Lines of the material that include the string "XIAO" should be returned.
==== Material provided ====
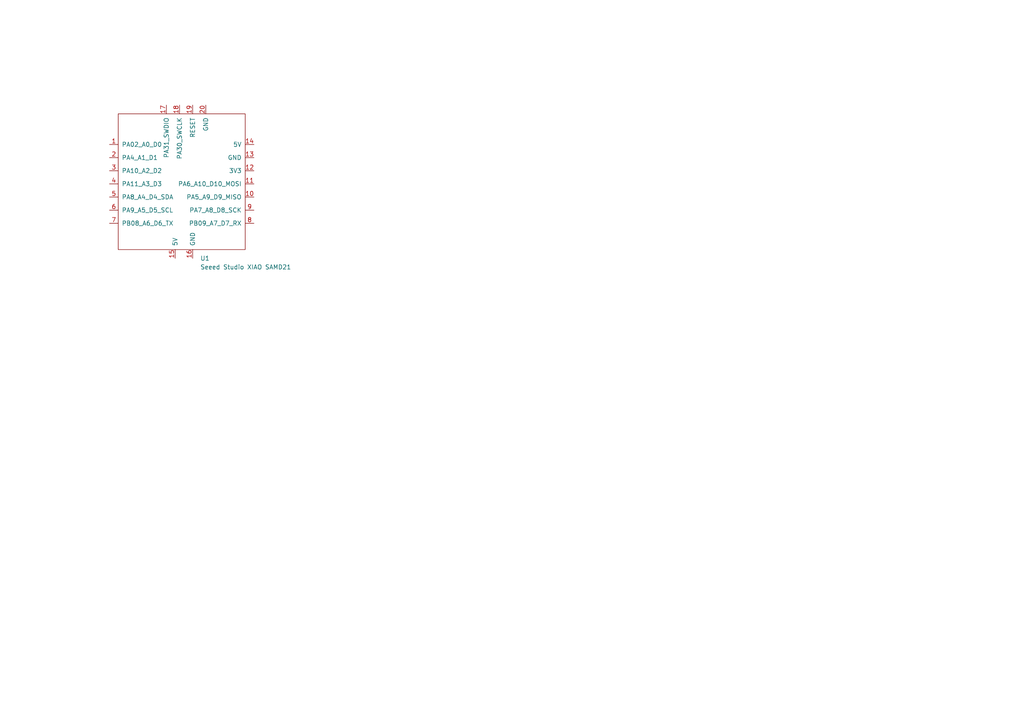
<source format=kicad_sch>
(kicad_sch
	(version 20231120)
	(generator "eeschema")
	(generator_version "8.0")
	(uuid "fc9c3e9b-2ffa-468c-b808-8447a7a286b6")
	(paper "A4")
	
	(symbol
		(lib_id "Seeed_Studio_XIAO_Series:Seeed Studio XIAO SAMD21")
		(at 53.34 53.34 0)
		(unit 1)
		(exclude_from_sim no)
		(in_bom yes)
		(on_board yes)
		(dnp no)
		(fields_autoplaced yes)
		(uuid "11cd29fc-f6be-423a-9bd2-d2899869843e")
		(property "Reference" "U1"
			(at 58.0741 74.93 0)
			(effects
				(font
					(size 1.27 1.27)
				)
				(justify left)
			)
		)
		(property "Value" "Seeed Studio XIAO SAMD21"
			(at 58.0741 77.47 0)
			(effects
				(font
					(size 1.27 1.27)
				)
				(justify left)
			)
		)
		(property "Footprint" ""
			(at 44.45 48.26 0)
			(effects
				(font
					(size 1.27 1.27)
				)
				(hide yes)
			)
		)
		(property "Datasheet" ""
			(at 44.45 48.26 0)
			(effects
				(font
					(size 1.27 1.27)
				)
				(hide yes)
			)
		)
		(property "Description" ""
			(at 53.34 53.34 0)
			(effects
				(font
					(size 1.27 1.27)
				)
				(hide yes)
			)
		)
		(pin "13"
			(uuid "5ef29a17-2139-4c69-869b-8ea6f31791f5")
		)
		(pin "17"
			(uuid "2797d25e-76f2-48fd-9ab6-94a756d36a71")
		)
		(pin "19"
			(uuid "59d60e75-9521-4657-acf6-54cbb111d33b")
		)
		(pin "4"
			(uuid "5c07a9e7-6798-46d2-845c-07f2394158cd")
		)
		(pin "1"
			(uuid "68274960-c7f5-4207-b854-5fd8431dc510")
		)
		(pin "14"
			(uuid "573f7a53-85df-4702-817d-3c017ae93020")
		)
		(pin "2"
			(uuid "4a1e6153-b601-45fd-b9fc-da14629d57de")
		)
		(pin "20"
			(uuid "e464494e-3a10-4c3b-881c-36b931a1b425")
		)
		(pin "15"
			(uuid "9b11cc93-eaa8-4ec9-8de0-f007042e78be")
		)
		(pin "3"
			(uuid "1375df56-a929-4ea5-b19d-fd544f31e590")
		)
		(pin "11"
			(uuid "ee4be307-74f0-4f66-8d5a-cdc608d24695")
		)
		(pin "5"
			(uuid "f277f4ff-ce70-4179-820d-5ff7a4792a24")
		)
		(pin "6"
			(uuid "302264c7-048a-4cb2-bbee-cd7fb8daad19")
		)
		(pin "7"
			(uuid "a783e387-a12d-4fe2-b29a-770e7f524e6f")
		)
		(pin "8"
			(uuid "454755be-0e47-4066-9996-2846570432ce")
		)
		(pin "18"
			(uuid "80713b8e-64c3-4687-bbea-bc01cd4bce20")
		)
		(pin "16"
			(uuid "100fabff-04a8-4559-8308-a78191e2db8f")
		)
		(pin "9"
			(uuid "f15bc3fa-d358-4ca7-a622-1a04a7602533")
		)
		(pin "10"
			(uuid "822c94eb-ddc8-430d-9189-19b51babeb2f")
		)
		(pin "12"
			(uuid "57d76177-fa66-48d5-a2fc-d8a7a3e7a196")
		)
		(instances
			(project ""
				(path "/fc9c3e9b-2ffa-468c-b808-8447a7a286b6"
					(reference "U1")
					(unit 1)
				)
			)
		)
	)
	(sheet_instances
		(path "/"
			(page "1")
		)
	)
)

</source>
====
=== Task output ===
		(lib_id "Seeed_Studio_XIAO_Series:Seeed Studio XIAO SAMD21")
		(property "Value" "Seeed Studio XIAO SAMD21"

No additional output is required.